There's a growing sense that Liverpool are, very shortly, going to be found out one way or the other. Narrow early season victories inspired, but the failure to progress from there--even with two further wins in league--has created plenty of concern that performances need to improve drastically if a challenge for a European spot is going to be something for which the club can realistically aim. We'll find out soon enough, with trips to Arsenal and Everton on tap in November, and visits to the three other sides in the top five they've yet to face.
Their form against "lesser" sides will go a long ways in determining where they finish the season as well, and those watching the 2-2 draw at St. James' Park would be forgiven for having flashbacks to matches Liverpool "should" have won at any point over the past few seasons. Up a man, sloppy goals conceded (one on a set piece), busy around the opposition penalty area but an inability to finish or create a winning chance--this was familiar stuff.
Not so for Brendan Rodgers, who's insistent that, while the club have clear areas of development that need to be addressed, Liverpool have made significant progress during his tenure, and are well set-up to push forward:
"I still think there's a hell of a lot of improvement for us to make, but in the main we're a tight unit, and we just need to keep moving forward. We're here to compete. Liverpool is one of the great institutions of the game. We're never happy when we don't win, but you have to have a sense of perspective as well.
"There will come a time when we start looking at when we can challenge, but we can't get carried away. The club finished eighth the year before I came in, and we finished seventh last year. We have stabilised the mentality, there's a strong culture at the club now, and I think the supporters can see the direction we're going in."
This is a conversation we've had with increasing regularity over the past few weeks--Liverpool are headed in some sort of direction, but right now it's hard to tell just how closely that trajectory aligns with the principles Rodgers identified as hallmarks of his managerial philosophy. That may well be the long-term aim, but right now the direction seems to be more about survival and sticking around near the top of the table than anything else.

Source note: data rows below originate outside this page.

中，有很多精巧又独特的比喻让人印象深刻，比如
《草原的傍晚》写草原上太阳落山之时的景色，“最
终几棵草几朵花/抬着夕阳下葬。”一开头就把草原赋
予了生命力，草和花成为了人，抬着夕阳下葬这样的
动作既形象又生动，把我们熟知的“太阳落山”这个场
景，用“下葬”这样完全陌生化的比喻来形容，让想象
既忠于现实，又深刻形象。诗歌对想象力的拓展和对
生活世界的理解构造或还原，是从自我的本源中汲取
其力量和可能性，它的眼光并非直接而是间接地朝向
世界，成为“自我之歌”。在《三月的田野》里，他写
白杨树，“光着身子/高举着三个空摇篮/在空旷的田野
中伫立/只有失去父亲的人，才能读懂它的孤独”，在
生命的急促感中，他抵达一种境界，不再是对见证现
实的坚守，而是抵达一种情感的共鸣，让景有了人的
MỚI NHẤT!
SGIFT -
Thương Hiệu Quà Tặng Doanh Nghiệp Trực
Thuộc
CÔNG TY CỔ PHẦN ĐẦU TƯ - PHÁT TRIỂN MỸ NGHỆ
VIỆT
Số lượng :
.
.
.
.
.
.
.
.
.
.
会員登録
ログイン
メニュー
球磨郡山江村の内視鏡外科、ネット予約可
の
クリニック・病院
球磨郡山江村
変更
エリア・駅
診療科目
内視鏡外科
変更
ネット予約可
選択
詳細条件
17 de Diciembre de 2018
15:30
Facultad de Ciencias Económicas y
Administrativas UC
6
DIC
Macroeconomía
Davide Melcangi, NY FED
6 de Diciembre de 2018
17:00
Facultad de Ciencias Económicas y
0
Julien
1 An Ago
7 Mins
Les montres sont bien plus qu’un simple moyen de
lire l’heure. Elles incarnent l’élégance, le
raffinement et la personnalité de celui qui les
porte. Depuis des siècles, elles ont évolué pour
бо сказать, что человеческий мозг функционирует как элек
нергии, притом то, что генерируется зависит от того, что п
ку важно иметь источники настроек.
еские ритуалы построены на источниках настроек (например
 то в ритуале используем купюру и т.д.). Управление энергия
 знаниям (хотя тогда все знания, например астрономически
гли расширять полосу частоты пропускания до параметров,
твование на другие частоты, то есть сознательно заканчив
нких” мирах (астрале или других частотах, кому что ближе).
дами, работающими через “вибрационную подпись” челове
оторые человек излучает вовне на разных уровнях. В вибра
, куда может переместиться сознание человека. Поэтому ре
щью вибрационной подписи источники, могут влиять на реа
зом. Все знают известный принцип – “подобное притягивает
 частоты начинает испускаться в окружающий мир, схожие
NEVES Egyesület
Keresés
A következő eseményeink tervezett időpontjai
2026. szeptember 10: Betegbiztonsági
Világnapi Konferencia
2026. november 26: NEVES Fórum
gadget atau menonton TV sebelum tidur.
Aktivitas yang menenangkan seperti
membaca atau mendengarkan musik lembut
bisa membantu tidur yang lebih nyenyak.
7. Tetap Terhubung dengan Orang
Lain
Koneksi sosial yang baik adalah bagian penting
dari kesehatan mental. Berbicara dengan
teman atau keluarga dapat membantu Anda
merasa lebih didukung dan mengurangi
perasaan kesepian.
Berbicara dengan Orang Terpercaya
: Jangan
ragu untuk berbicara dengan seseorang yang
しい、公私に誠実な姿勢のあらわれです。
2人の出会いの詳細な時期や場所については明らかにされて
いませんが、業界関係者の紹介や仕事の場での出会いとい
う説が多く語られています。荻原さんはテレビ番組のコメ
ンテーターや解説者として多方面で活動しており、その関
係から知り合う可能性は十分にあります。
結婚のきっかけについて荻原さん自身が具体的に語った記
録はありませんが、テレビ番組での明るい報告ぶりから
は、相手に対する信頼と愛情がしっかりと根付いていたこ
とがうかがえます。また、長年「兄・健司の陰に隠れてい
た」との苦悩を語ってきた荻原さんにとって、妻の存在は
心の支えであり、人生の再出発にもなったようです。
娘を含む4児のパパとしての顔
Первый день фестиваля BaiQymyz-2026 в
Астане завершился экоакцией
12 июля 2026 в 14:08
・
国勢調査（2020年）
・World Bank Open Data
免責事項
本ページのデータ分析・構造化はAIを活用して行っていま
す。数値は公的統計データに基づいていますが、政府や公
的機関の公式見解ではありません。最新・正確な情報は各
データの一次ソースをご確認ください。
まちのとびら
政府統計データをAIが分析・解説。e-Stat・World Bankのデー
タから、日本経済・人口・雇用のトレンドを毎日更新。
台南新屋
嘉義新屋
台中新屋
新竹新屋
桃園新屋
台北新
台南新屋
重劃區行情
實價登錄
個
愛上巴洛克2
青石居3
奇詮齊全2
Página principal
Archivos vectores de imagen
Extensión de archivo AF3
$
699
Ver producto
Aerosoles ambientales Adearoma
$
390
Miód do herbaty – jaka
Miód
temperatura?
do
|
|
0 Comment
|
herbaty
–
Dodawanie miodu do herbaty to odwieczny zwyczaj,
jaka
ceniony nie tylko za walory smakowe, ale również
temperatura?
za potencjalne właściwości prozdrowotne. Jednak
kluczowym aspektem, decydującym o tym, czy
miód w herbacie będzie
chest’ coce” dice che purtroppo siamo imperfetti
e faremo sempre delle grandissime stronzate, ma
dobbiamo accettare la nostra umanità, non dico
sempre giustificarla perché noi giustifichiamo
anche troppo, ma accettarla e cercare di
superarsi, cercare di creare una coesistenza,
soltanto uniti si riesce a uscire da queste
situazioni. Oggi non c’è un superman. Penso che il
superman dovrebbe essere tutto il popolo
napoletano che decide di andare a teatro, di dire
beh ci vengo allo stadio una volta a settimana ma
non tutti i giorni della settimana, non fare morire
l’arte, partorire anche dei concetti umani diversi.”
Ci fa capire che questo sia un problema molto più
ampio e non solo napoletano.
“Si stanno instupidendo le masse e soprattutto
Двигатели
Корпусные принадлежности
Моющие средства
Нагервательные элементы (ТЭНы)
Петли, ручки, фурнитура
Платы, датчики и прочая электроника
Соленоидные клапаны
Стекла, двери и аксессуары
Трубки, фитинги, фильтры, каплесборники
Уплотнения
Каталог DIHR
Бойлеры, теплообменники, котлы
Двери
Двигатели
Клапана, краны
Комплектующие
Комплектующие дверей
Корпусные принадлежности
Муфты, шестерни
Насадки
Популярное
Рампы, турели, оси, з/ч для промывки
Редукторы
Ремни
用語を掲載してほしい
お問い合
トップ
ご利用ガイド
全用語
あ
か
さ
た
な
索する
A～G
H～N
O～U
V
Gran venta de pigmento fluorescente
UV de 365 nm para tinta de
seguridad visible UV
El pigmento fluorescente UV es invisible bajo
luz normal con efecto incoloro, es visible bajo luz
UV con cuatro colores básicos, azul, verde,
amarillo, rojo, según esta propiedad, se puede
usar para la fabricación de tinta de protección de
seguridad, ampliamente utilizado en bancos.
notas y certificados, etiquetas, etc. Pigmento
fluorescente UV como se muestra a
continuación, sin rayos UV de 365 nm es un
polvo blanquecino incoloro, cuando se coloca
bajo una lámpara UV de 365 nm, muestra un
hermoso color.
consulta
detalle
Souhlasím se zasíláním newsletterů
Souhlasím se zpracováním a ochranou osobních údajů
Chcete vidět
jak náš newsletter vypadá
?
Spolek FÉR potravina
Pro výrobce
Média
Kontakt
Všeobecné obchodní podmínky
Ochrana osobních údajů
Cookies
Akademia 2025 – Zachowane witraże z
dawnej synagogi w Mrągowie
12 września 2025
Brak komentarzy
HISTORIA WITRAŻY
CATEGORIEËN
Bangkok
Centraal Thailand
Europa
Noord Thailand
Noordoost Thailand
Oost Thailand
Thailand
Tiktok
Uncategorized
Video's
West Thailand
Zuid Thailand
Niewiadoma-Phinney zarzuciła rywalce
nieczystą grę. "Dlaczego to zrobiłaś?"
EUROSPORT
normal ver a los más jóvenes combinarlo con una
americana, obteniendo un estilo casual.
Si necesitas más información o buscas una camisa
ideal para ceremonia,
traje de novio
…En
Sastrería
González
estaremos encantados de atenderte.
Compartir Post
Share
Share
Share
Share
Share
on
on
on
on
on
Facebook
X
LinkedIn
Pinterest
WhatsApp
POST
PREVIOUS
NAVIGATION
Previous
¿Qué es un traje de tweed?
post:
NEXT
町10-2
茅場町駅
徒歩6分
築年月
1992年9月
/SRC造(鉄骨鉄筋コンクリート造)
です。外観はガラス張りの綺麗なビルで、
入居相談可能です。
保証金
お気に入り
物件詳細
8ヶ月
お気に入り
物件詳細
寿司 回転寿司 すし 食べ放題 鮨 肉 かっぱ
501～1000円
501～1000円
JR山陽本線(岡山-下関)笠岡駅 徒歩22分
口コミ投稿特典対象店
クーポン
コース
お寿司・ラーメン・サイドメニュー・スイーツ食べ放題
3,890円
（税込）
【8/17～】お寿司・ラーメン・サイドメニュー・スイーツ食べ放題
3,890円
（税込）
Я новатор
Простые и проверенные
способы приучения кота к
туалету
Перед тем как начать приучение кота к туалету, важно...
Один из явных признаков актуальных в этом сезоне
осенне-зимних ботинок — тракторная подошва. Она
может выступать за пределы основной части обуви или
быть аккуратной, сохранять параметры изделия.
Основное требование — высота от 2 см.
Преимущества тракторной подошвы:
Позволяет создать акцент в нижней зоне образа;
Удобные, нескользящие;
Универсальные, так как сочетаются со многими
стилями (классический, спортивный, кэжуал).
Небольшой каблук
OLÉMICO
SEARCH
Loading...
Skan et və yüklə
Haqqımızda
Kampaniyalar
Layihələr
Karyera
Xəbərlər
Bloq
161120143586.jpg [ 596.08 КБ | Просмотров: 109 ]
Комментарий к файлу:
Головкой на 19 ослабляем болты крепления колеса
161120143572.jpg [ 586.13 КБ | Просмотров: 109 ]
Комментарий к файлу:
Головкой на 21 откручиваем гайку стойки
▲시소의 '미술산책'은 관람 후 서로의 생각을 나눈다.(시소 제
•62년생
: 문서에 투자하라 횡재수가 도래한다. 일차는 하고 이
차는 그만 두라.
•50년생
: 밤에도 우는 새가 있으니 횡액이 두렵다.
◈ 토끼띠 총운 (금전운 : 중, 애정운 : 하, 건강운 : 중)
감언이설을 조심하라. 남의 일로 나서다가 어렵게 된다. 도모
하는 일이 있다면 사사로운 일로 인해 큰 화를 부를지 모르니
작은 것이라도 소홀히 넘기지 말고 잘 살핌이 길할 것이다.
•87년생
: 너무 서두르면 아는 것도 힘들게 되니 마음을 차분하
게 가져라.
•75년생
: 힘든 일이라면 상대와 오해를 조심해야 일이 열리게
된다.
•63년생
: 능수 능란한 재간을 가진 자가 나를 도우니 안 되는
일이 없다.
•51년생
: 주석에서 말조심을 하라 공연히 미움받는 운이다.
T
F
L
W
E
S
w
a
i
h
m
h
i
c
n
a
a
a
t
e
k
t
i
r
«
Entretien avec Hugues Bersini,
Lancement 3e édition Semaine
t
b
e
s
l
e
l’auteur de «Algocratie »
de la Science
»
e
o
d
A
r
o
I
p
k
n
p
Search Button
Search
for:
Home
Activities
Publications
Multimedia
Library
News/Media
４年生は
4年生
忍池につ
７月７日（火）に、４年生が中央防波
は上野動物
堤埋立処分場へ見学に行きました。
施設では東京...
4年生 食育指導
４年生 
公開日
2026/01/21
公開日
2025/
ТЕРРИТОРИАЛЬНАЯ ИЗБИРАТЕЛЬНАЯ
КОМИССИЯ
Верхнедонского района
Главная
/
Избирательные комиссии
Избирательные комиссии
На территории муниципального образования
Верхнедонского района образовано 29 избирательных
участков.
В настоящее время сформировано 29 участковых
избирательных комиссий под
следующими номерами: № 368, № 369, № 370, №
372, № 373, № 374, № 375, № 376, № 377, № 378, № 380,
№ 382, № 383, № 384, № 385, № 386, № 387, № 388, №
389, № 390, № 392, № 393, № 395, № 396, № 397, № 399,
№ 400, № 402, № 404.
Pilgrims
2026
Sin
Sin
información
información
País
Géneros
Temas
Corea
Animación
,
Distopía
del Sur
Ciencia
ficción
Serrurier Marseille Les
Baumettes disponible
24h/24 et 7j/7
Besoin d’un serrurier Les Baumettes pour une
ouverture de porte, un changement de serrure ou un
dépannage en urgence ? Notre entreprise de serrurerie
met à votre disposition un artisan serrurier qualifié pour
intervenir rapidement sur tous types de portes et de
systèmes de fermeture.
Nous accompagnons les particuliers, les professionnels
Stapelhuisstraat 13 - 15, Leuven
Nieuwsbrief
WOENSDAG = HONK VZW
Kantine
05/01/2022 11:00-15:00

And maybe that's going to have to be enough until the squad takes the shape Rodgers wants. The first transfer window was an unmitigated disaster, but the two that have followed saw Liverpool round the squad out in key areas, both with players heading straight into the starting eleven and those mean to provide depth and longer-term impact. If that trend continues this coming January, there's no question that Liverpool's squad will have improved under Brendan Rodgers.